When I first saw the news of a San Andreas film, I admit that my first thought was that it would be connected to the Grand Theft Auto gaming franchise, but I was entirely wrong. Rather, New Line are planning on making San Andreas: 3D a disaster film in the vein of 2012 and The Day After Tomorrow, with the title referring instead to the well-known San Andreas fault, 24 Frames report.

According to Wikipedia (because my knowledge of geography-related issues is somewhat limited), in real life, the fault line has been the site of several notable earthquakes in the past century and a half, ranging from a magnitude of 6.0 to 7.9 since 1857. A 2006 study by Yuri Fialko also reported that the fault’s conditions are at the point where the next Big One could occur at any time now, which is certainly a scary thought, and noted that whereas the northern and central sections of the fault have seen massive earthquakes in recent times, the southern section, an area that would affect LA, Orange County, and San Diego, to name but a few densely populated areas, hasn’t seen a similar-scaled earthquake in at least 300 years.
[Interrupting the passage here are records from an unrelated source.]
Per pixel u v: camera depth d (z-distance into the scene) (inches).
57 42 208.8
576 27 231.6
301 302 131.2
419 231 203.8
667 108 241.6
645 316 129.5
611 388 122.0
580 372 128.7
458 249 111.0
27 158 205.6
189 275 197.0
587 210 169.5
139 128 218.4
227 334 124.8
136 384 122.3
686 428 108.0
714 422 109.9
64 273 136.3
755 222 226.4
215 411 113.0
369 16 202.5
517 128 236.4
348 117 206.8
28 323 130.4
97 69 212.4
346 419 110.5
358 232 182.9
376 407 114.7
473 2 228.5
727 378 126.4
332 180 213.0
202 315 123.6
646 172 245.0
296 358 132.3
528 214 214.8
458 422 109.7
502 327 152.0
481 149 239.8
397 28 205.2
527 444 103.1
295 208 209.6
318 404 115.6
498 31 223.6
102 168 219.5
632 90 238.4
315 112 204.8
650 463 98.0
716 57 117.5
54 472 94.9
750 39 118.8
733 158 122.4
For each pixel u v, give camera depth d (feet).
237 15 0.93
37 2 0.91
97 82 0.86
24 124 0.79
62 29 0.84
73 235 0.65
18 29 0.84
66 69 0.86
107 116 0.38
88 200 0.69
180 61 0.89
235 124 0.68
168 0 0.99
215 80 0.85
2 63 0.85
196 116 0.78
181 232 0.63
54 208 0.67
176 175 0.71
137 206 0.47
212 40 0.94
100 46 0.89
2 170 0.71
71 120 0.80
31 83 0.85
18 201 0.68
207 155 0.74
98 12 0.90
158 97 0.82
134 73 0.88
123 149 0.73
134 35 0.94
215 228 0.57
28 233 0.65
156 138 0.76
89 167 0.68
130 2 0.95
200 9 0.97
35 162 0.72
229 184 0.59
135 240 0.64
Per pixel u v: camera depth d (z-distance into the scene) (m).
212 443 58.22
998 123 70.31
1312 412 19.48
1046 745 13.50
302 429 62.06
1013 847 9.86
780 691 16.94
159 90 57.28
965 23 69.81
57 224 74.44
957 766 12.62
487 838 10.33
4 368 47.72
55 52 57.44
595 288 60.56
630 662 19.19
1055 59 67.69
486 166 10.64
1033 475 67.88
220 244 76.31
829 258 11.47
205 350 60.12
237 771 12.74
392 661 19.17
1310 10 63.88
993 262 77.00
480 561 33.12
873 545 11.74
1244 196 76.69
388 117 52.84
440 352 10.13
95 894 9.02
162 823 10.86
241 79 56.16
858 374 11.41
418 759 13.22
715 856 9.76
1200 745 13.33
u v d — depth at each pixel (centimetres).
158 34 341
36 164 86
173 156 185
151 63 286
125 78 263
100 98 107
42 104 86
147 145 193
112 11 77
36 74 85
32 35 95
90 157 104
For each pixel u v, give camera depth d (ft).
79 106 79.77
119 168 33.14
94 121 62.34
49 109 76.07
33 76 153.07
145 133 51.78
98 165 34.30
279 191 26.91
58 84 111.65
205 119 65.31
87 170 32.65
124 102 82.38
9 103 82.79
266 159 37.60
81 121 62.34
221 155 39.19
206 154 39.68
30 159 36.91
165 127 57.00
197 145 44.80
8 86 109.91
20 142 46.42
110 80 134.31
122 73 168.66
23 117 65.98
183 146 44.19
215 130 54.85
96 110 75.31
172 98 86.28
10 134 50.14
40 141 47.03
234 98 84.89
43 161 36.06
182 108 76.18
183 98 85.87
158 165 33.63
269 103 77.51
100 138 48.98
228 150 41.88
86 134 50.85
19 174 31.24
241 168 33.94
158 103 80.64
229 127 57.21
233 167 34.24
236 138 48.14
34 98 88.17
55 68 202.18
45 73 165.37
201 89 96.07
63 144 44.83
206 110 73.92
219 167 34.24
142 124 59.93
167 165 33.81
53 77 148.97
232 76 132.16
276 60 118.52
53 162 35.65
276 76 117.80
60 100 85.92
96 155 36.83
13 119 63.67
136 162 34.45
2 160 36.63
This is all just a bit of background to reality, though, and serves as a possible jumping off point for the film, with the official plot currently being at a bare minimum. The film has at its core the realization of this next Big One, to be led by a hero in the style of John Cusack/2012. San Andreas has been scripted by Allan Loeb (21, Wall Street: Money Never Sleeps), and will be produced by Beau Flynn, whose credits include Requiem For A Dream, Journey to the Center of the Earth, and the upcoming Red Dawn remake and Hansel and Gretel: Witch Hunters.

According to an unnamed source who’s read the script,

“[T]he hero is forced to go on the road to reconcile with his children and his estranged wife, who’s moved away and taken up with another man… [T]he “San Andreas” hero makes the trip from Los Angeles to San Francisco using some rather, er, unconventional transportation.”

A director is currently being sought, and hopefully this one can get moving quickly. Disaster movies may not be high up on people’s Films of the Year by year’s end, but they certainly often find success at the box office, and a 3D disaster film set in California could make for great viewing on the big screen. More news as we get it.